We follow a very basic, yet strong convention for URLs, so that our rest APIs are properly namespaced. First of all, we rely heavily on HTTP verbs to perform CRUD actions.

For example, to perform CRUD operation on Challenge Host Model, the following URL patterns will be used.

  • GET /hosts/challenge_host_team - Retrieves a list of challenge host teams
  • POST /hosts/challenge_host_team - Creates a new challenge host team
  • GET /hosts/challenge_host_team/<challenge_host_team_id> - Retrieves a specific challenge host team
  • PUT /hosts/challenge_host_team/<challenge_host_team_id> - Updates a specific challenge host team
  • PATCH /hosts/challenge_host_team/<challenge_host_team_id> - Partially updates a specific challenge host team
  • DELETE /hosts/challenge_host_team/<challenge_host_team_id> - Deletes a specific challenge host team

Also, we have namespaced the URL patterns on a per-app basis, so URLs for Challenge Host Model, which is in the hosts app, will be

/hosts/challenge_host_team

This way, one can easily identify where a particular API is located.

We use underscore _ in URL patterns.

Processing submission messages asynchronously

When a submission message is made, a REST API is called which saves the data related to the submission in the database. A submission involves the processing and evaluation of input_file. This file is used to evaluate the submission and then decide the status of the submission, whether it is FINISHED or FAILED.
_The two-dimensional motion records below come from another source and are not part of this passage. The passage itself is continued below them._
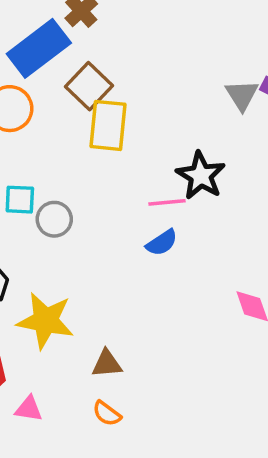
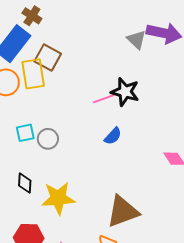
yellow rectangle: (108, 125) -> (33, 74), moved
pink line: (167, 202) -> (104, 99), moved
brown triangle: (107, 364) -> (123, 211), moved, size x1.8

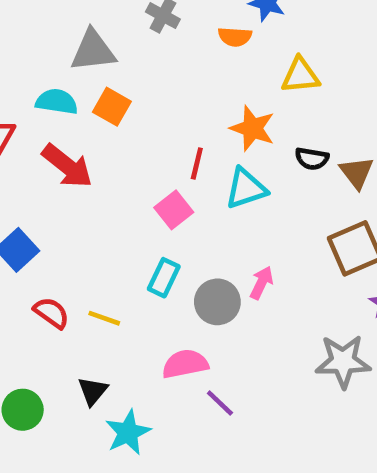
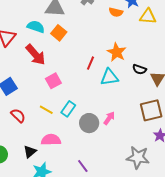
yellow triangle: (300, 75) -> (148, 16), moved
pink square: (174, 210) -> (53, 81), moved
yellow line: (104, 318) -> (46, 110), moved
pink semicircle: (185, 364) -> (51, 140), moved

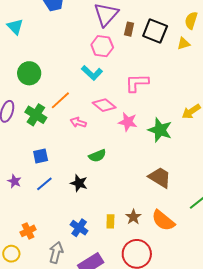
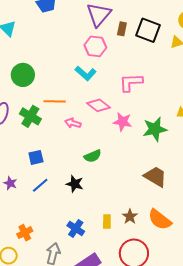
orange line: (60, 100) -> (55, 101), turned 45
green star: (160, 130) -> (155, 129), turned -30

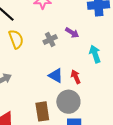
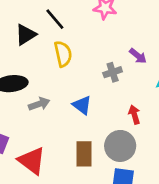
gray cross: (50, 40) -> (113, 72), moved
blue triangle: (56, 76) -> (82, 105), moved

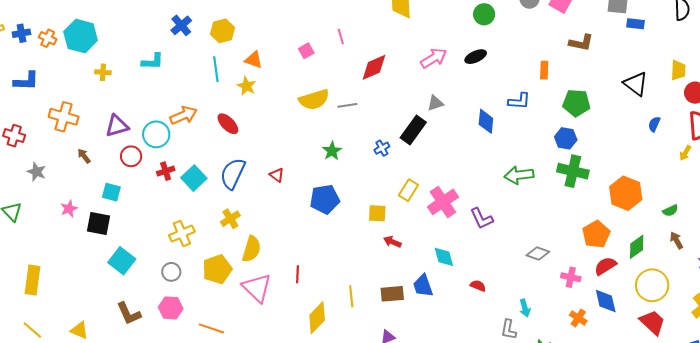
One way to process the submission is to evaluate it as soon as it is made, hence blocking the participant’s request. Blocking the request here means to send the response to the participant only when the submission has been made and its output is known. This would work fine if the number of the submissions made is very low, but this is not the case.

Hence we decided to process and evaluate submission message in an asynchronous manner. To process the messages this way, we need to change our architecture a bit and add a Message Framework, along with a worker so that it can process the message.

Out of all the awesome messaging frameworks available, we have chosen Amazon Simple Queue Service (SQS) because it can support decoupled environments. It allows developers to focus on application development, rather than creating their own sophisticated message-based applications. It also eliminates queuing management tasks, such as storage. SQS also works with AWS resources, so you can use it to make reliable and scalable applications on top of an AWS infrastructure.

For the worker, we went ahead with a normal python worker, which simply runs a process and loads all the required data in its memory. As soon as the worker starts, it listens on a SQS queue named evalai_submission_queue for new submission messages.

Submission Worker

The submission worker are responsible for processing submission messages. It listens on a queue named evalai_submission_queue, and on receiving a message for a submission, it processes and evaluates the submission.

One of the major design changes that we decided to implement in the submission worker was to load all the data related to the challenge in the worker’s memory, instead of fetching it every time a new submission message arrives. So the worker, when starting, fetches the list of active challenges from the database and then loads it into memory by maintaining the map EVALUATION_SCRIPTS on challenge id. This was actually a major performance improvement.

Another major design change that we incorporated here was to dynamically import the challenge module and to load it in the map instead of invoking a new python process every time a submission message arrives. So now whenever a new message for a submission is received, we already have its corresponding challenge module being loaded in a map called EVALUATION_SCRIPTS, and we just need to call

EVALUATION_SCRIPTS[challenge_id].evaluate(*params)

This was again a major performance improvement, which saved us from the task of invoking and managing Python processes to evaluate submission messages. Also, invoking a new python process every time for a new submission would have been really slow.